Safe Combination Possibilities

[willr12]

I am a 15 year old who is obsessed with math...anyway, I developed an equation dealing with safe combination possibilities. For example, if you have a safe with 5 digits, and you know there is (for example) a 4 and an 8 in the combination. You aren't sure which position they are in, and they can be rearranged in all different ways. How many possible combinations are there?
The equation i came up with was as follows:
When y=total digits in the sequence and x=number of digits known,
10^(y-x)y!/(y-x)!
will give you the answer. When you know all the digits, that's the same as saying "how many different ways can n items be arranged?" We all know that can be represented by n!, and this equation satisfies that. When you know all the numbers, 10^(y-x) will cancel to 10^0, since x and y are equal. And on the bottom, (y-x)! will cancel to 0!, which again is 1. Therefore you are left with y!.
Also, if you know 0 of the numbers, the equation is simply 10^y, and this equation satisfies that as well. When the amount of digits you know (x) is zero, the 10^(y-x) cancels to 10^y and the bottom ((y-x)!) cancels to y!. There is also a y! on the top, so those cancel out and you are simply left with 10^y.
So, let's say a friend hands you their phone. While trying to deduce their password, they tell you that their 4-number combination contains a 3, a 6 and a 7. How many combinations are there?
10^(y-x)y!/(y-x)!
10^(4-3)4!/(4-3)!
10^1(24)/1!
240/1
=240 possible combinations
I'm not exactly a professional mathematician (at all) but I just wanted some feedback. Are there any flaws?

 

[WWGD]

I am a 15 year old who is obsessed with math...anyway, I developed an equation dealing with safe combination possibilities. For example, if you have a safe with 5 digits, and you know there is (for example) a 4 and an 8 in the combination. You aren't sure which position they are in, and they can be rearranged in all different ways. How many possible combinations are there?
The equation i came up with was as follows:
When y=total digits in the sequence and x=number of digits known,
10^(y-x)y!/(y-x)!
will give you the answer. When you know all the digits, that's the same as saying "how many different ways can n items be arranged?" We all know that can be represented by n!, and this equation satisfies that. When you know all the numbers, 10^(y-x) will cancel to 10^0, since x and y are equal. And on the bottom, (y-x)! will cancel to 0!, which again is 1. Therefore you are left with y!.
Also, if you know 0 of the numbers, the equation is simply 10^y, and this equation satisfies that as well. When the amount of digits you know (x) is zero, the 10^(y-x) cancels to 10^y and the bottom ((y-x)!) cancels to y!. There is also a y! on the top, so those cancel out and you are simply left with 10^y.
So, let's say a friend hands you their phone. While trying to deduce their password, they tell you that their 4-number combination contains a 3, a 6 and a 7. How many combinations are there?
10^(y-x)y!/(y-x)!
10^(4-3)4!/(4-3)!
10^1(24)/1!
240/1
=240 possible combinations
I'm not exactly a professional mathematician (at all) but I just wanted some feedback. Are there any flaws?

You're 15 and still not a professional mathematician ? Get of the couch and go do something useful with your life : ) !

For the 4-number code, another way, just notice that the 4th number can be any of 0,1,2,...,9 , and can be put in either in 1st, 2nd,etc. and then the other 3 numbers can be permuted, also giving 240 as result, if I understood the rules correctly.

For the first, there are 5C2 ways of choosing the spots for the 4,8 , and for each of these,then the numbers in the other spots can be permutted in any way.

 

[WWGD]

Note that my first comment is just a joke.

 

[willr12]

Note that my first comment is just a joke.

Hahah I know:)

 

[CellCoree]

First of all, I want to commend you for your interest and passion for mathematics at such a young age.
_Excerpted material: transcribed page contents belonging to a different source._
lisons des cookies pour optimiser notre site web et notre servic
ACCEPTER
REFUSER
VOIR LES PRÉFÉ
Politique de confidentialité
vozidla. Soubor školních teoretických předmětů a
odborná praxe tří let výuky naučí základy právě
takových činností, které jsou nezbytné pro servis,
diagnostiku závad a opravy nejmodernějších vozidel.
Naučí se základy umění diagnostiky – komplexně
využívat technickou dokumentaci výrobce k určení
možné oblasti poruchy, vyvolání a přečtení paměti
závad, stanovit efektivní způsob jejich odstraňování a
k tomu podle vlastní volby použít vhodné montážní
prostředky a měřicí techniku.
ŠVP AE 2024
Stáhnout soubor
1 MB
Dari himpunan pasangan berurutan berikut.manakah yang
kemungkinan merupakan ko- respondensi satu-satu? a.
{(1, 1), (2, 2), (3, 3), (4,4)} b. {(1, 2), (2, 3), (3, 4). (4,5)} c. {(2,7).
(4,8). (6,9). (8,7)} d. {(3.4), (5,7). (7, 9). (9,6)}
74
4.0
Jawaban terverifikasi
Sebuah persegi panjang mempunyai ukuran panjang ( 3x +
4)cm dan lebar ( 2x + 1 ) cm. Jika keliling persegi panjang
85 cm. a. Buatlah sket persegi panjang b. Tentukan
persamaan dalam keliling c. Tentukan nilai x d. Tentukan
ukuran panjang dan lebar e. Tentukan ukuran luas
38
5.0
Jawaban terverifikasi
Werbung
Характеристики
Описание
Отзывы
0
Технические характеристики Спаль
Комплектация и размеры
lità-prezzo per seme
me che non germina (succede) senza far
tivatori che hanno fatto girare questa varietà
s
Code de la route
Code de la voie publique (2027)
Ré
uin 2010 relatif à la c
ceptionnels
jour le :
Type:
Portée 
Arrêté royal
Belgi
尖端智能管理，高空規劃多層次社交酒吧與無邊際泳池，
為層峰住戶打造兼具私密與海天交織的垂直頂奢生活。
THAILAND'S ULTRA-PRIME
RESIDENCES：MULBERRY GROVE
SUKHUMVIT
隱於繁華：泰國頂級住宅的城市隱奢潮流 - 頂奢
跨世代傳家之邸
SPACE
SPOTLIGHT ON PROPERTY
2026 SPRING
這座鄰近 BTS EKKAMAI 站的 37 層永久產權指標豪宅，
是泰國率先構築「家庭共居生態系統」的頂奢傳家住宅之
Your equation and reasoning are both correct, and it is impressive that you were able to come up with it on your own. However, there are a few things to consider in this scenario.

One potential flaw is that the equation assumes that each digit in the combination can only be used once. In reality, some safes allow for repeated digits in the combination, which would change the number of possible combinations.

Another factor to consider is the order of the digits. In your example, the 4, 6, and 7 can be rearranged in any order. However, in some safes, the order of the digits matters and would result in a different number of combinations.

In addition, your equation does not take into account any restrictions on the digits. For example, some safes may not allow certain digits (such as 0 or 1) to be used in the combination, which would also affect the number of possible combinations.

Overall, your equation is a good starting point and can provide a general estimate of the number of combinations. However, it may not accurately reflect the exact number of possibilities in all scenarios. Keep exploring and learning, and perhaps you can come up with an even more precise equation in the future.